A lot of economic analysts and asset managers have been talking of gold being the next bubble. George Soros came out and said it in front of a lot of highly regarded economists at the Davos World Economic Forum in 2010. Bubbles occur when speculators push certain investment prices up beyond its real intrinsic value. The most memorable bubbles that happened in recent history are: the housing bubble in 2005, the oil bubble in 2008 and stocks in 2013. Gold is different in that unlike real estate or shares, does not have a fundamental value you can put a realistic price on.
Investments like housing or oil are somehow linked to their contribution to society. People need houses to live in, oil is needed to get make the automobiles that we need on the road. Gold has mainly been viewed as a luxury item, only valuable to produce jewelry or gold coins and bars that alarmists or act as a storage of wealth. Currently only 52% of the gold that is mined every year goes to the jewellery industry, 12 percent goes to Industry whilst the remaining 34% ends up in government holdings.
Soros, was not taken very seriously and being ignored but being the maverick he is, he started making bold bearish investments in gold, even going as far as buying a $264million stake in Barrick Gold which has become the largest gold producer in the world. Gold was riding the crest of the bubble, it reached the record price of $1,895 on the September 5, 2011. Many wondered if this so-called bubble had reached its peak and was about to burst. Suddenly, there was an increase in the number of gold buyers wanting to buy gold.

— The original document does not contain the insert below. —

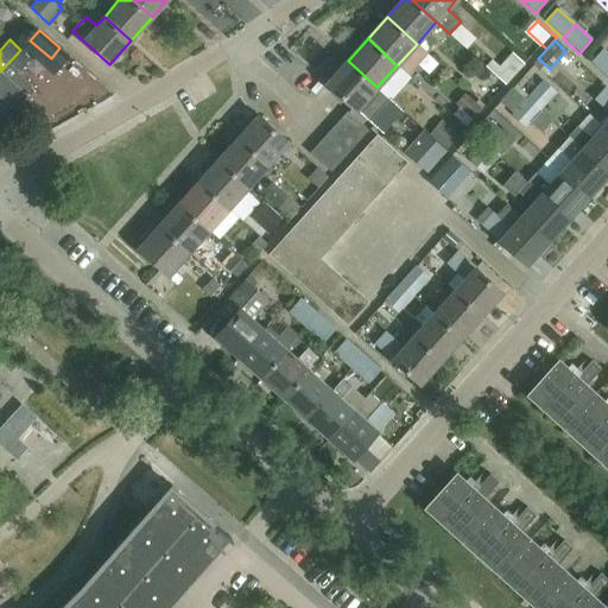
[(589,62),(607,78),(607,76),(607,52),(602,48),(589,62)]
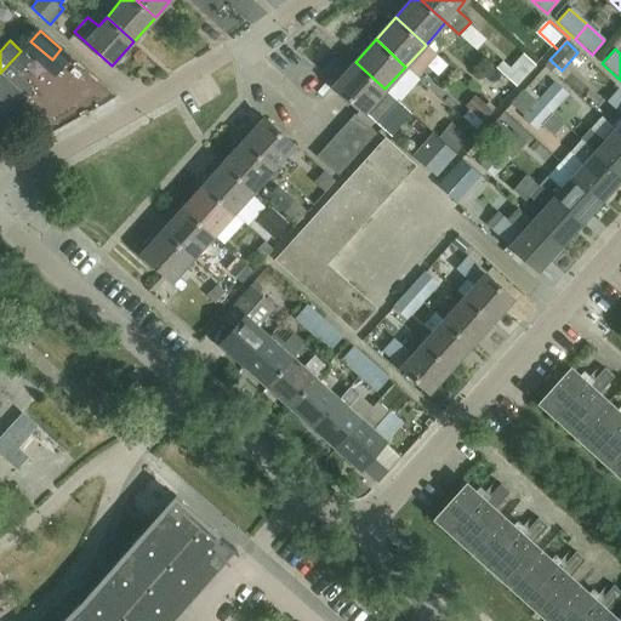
[(30,58),(21,51),(0,73),(0,118),(3,121),(27,95),(24,93),(32,86),(17,74),(30,58)]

Soros believed that the price of gold or the demand for more is just based on its susceptible to crowd mentality. If a lot of people start believing they need to buy more gold they will do so and thus push prices up. This observation is based on the theory of reflexivity that says the price of any asset can be pushed up or down by the general crowd perception. As the price of gold rises, the fundamentals of supply and demand also change. In an ideal situation, there should be a feedback loop that is self-sustaining. However, with gold being the kind of commodity it is and only available in finite amounts, things get a little different. This is one of the reasons why gold buyers became so important and so popular because they could make up for shortages in the industry by recycling gold. The awareness that there is only so much gold in the world can send some people in a panic and the bubble gets bigger and bigger as prices continue to spiral for longer than what most people thought it could go.
Three years after gold hit its $1,895 peak, it fell by more than $800 to $1,050.50 on December 17 2015. It only rose to $1,300/oz at the end of 2017 mainly because of the weakening dollar. Those who look at inflation to get a read on where the price might be going would have been confused by this sudden rise from $1,050.50 to $1,300 because there was no inflation and the stock market was doing great. So, was it a case of perception and speculation gone wrong? Clearly there are more factors that gold investors need to consider other than inflation or troubles in the stock market.
It can be confusing for the ordinary investor to know when the best time to sell or buy is. Those who had gold to sell on that incredible 5thof September 2011, made a pretty penny but then there are those who thought the price could peak at $2,000 but it never did. Three years after peaking, instead of bursting or crashing, the price actually went down and seems to be holding steady above $1,200. Soros is making a ton of money in the gold investment space and ensuring that his investments are secured by gold which is an excellent hedge. So, next time people will be less inclined to treat him as an old fool with way too much money. Many Gold buyers outside of the US are seeing sellers returning to the market to offload their gold jewellery. This is due to the gold price is rising globally apart from the US as the US currently has a high dollar unlike other currencies, it’s only a matter of time before gold has its luster globally including the US.